WHAT TO WORK ON - Which lines below include "Figure"? Copy them all.

THE DATA -
######

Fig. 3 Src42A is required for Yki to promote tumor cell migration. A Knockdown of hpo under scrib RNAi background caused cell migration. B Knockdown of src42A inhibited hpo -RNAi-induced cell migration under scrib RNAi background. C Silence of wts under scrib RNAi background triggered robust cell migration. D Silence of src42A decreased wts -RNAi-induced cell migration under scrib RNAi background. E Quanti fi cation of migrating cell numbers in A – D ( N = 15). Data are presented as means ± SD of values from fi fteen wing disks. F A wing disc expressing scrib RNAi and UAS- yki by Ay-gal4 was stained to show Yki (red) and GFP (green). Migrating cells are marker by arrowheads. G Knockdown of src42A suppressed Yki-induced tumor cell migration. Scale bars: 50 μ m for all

######

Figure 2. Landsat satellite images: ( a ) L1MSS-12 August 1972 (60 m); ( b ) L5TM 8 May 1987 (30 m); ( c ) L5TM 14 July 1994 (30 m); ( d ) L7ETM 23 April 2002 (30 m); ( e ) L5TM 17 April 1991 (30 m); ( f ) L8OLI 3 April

######

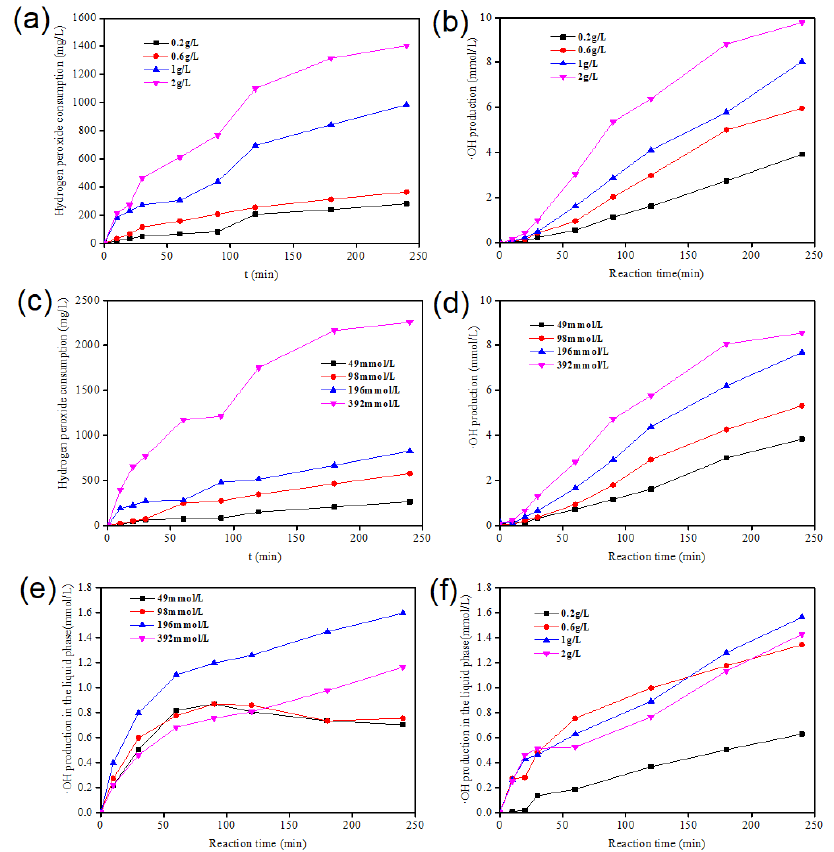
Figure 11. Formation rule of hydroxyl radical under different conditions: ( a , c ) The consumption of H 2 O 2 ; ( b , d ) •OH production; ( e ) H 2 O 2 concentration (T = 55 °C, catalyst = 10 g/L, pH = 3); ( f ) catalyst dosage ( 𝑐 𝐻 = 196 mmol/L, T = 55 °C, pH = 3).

######

RESULT FOR THIS EXERCISE -
Figure 2. Landsat satellite images: ( a ) L1MSS-12 August 1972 (60 m); ( b ) L5TM 8 May 1987 (30 m); ( c ) L5TM 14 July 1994 (30 m); ( d ) L7ETM 23 April 2002 (30 m); ( e ) L5TM 17 April 1991 (30 m); ( f ) L8OLI 3 April
Figure 11. Formation rule of hydroxyl radical under different conditions: ( a , c ) The consumption of H 2 O 2 ; ( b , d ) •OH production; ( e ) H 2 O 2 concentration (T = 55 °C, catalyst = 10 g/L, pH = 3); ( f ) catalyst dosage ( 𝑐 𝐻 = 196 mmol/L, T = 55 °C, pH = 3).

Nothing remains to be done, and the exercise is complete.